The threaded portion that had a higher melting point likely was lead/tin/antimony. In any event, if you melted it into the melt it is too late if it contained zinc anyway...the first bullets you try to cast with it will tell you if they contain zinc.
A note about lead roof flashings and other sources of "pure" lead, almost all sources of lead can be utilized for good bullets with the addition of some tin and can be heat treated (hardened) with the addition of anatomy and arsenic (in "chilled" lead shot).
If one has shooting friends who are more inclined to shoot muzzle loaders, often they are inclined to trade harder alloys for pure lead.

[joneb]

Quote:

Now that you're thoroughly confused, want to continue? Then this is good reading over a lasc;

Thanks snuffy

[GP100man]

jibjab , get yaself a bit of meuratic acid & place a drop of it on your shiney ingot if ya get a dancing reaction from the acid it`s zinc & no good for adding to your pure lead !!

Ifin ya can hook up with a muzzle loader that casts bullets I bet he`d make it worth ya while in $$ or trade !! Pure lead is hard to find these days !!!!

I bet there`s someone over at Castboolits.Gunloads.com that`ll trade ya 2#s Wheel weights for 1# pure, & very good info over there also !!!

If ya go look at the bottom of the page ,you`ll see "castpics" at the bottom of the page , very good info source !!!

[joneb]

Quote:

GP100man

A good man with a good gun is hard to beat

[1chig]

I had the very same thing and it turned out to be zink!!:barf:

[joneb]

Quote:

I had the very same thing and it turned out to be zink!!

I'm new at this, but if you have a lead zinc mix the two will separate at a certain temperature. The zinc will puddle at the top of the melt where it can be skimmed off.

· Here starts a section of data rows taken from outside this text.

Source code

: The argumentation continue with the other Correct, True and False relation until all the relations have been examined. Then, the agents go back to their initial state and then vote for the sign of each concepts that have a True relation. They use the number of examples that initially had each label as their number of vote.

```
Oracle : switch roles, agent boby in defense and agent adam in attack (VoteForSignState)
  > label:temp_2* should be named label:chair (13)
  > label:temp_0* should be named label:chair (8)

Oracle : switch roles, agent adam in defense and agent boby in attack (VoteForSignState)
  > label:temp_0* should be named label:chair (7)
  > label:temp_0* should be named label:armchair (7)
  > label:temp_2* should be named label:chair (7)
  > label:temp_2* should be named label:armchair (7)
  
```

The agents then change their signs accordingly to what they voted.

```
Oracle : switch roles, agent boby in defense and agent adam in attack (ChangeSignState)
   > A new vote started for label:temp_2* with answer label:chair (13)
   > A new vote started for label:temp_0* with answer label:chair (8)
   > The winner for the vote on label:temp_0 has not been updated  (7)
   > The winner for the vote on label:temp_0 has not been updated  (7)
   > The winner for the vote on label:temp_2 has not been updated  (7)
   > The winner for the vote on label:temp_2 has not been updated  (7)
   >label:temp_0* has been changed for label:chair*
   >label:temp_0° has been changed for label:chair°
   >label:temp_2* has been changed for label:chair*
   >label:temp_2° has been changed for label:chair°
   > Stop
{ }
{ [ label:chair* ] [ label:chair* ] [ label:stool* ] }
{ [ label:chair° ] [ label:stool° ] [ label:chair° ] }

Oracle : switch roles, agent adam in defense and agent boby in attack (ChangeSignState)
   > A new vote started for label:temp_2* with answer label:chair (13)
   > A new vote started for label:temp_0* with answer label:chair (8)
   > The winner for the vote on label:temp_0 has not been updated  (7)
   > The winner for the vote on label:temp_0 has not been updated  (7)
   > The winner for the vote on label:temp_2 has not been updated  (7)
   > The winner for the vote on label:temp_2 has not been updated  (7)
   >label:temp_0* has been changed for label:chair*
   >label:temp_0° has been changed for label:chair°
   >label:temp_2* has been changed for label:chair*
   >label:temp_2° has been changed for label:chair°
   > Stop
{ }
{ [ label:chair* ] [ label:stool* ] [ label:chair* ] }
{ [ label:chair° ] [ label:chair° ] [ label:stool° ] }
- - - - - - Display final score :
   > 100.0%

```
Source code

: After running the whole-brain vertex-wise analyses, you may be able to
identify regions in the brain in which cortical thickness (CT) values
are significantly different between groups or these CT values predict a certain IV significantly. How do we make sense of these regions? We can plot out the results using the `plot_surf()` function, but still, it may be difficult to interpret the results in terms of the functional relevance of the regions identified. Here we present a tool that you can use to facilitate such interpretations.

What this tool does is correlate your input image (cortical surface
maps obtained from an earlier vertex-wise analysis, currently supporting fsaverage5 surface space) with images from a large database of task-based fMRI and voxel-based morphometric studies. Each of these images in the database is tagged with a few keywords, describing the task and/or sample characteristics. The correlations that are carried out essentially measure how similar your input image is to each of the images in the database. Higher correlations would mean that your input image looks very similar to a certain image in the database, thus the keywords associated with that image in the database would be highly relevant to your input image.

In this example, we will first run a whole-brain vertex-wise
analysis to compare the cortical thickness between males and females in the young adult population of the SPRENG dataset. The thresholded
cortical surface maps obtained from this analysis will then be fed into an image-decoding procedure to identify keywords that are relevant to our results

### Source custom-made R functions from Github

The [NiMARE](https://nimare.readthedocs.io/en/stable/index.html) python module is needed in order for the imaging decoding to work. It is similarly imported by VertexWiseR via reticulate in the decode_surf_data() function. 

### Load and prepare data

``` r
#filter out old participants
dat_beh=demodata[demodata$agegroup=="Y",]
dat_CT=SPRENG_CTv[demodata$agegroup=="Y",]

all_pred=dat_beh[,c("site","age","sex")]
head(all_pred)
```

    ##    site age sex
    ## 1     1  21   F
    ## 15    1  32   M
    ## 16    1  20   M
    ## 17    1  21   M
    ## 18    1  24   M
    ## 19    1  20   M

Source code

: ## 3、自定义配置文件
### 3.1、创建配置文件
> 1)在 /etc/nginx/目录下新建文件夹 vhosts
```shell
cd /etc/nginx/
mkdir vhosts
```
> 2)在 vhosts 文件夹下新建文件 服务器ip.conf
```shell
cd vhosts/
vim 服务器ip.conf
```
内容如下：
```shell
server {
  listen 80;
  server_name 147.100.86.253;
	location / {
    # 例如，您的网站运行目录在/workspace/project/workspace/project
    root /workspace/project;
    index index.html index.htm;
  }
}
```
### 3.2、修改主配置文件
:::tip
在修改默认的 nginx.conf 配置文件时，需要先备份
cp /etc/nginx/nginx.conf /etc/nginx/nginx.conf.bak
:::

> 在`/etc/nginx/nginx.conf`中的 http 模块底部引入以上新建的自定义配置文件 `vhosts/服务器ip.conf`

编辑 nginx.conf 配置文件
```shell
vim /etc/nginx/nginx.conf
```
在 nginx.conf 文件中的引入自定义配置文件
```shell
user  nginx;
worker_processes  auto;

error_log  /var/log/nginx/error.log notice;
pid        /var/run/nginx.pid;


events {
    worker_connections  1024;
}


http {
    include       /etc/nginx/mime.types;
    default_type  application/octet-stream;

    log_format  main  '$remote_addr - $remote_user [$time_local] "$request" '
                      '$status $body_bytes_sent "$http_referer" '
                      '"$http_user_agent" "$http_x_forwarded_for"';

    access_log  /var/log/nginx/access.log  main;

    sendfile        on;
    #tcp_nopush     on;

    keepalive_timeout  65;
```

My limited experience tells me that zinc does not combine well with pure lead.
I do not know if zinc can be safely fluxed from lead ?

[Unclenick]

One of the threads had a link to a solder making page. IIRC, it said up to 1.6% zinc will alloy with lead, then the rest refuses to stay in solution and floats to the top, as you say. The problem is, according to some, even .01% zinc will cause fill-out problems. I've not tested that claim personally. It's too much easier just not to get zinc into the mix in the first place.

[joneb]

Quote:

The problem is, according to some, even .01% zinc will cause fill-out problems.

I found some info on this over at Cast Boolits,

http://castboolits.gunloads.com/showthread.php?t=63082
http://castboolits.gunloads.com/showthread.php?t=62957

I have 1-2 LBS of lead that may have zinc contamination. I have set it aside, and will find out later if there is a problem with it.

[Unclenick]

I've read those before. The first one is where I found the link to the solder page. I'd forgotten that.

Arcticbreeze got 4lb, 9 oz of sulfur/zinc slag from 40 lbs of contaminated lead. That's about 11.4% of the total weight. Well above the alloyable 1.6%. I'd be very surprised if his one-pass sulfur treatment got the zinc quantity down to a very small fraction of a percent, so I suspect the concerns over hundredths of a percent of contamination are exaggerated. It might even be true that the alloyed 1.6% is acceptable and only the excess zinc beyond that which hardens ahead of the alloy causes the problems. I've certainly seen fairly accurate zinc castings, (zinc wheel weights, for example) so it's not like the metal itself is not castable. It would be interesting to see an analytical assay of his final bullets.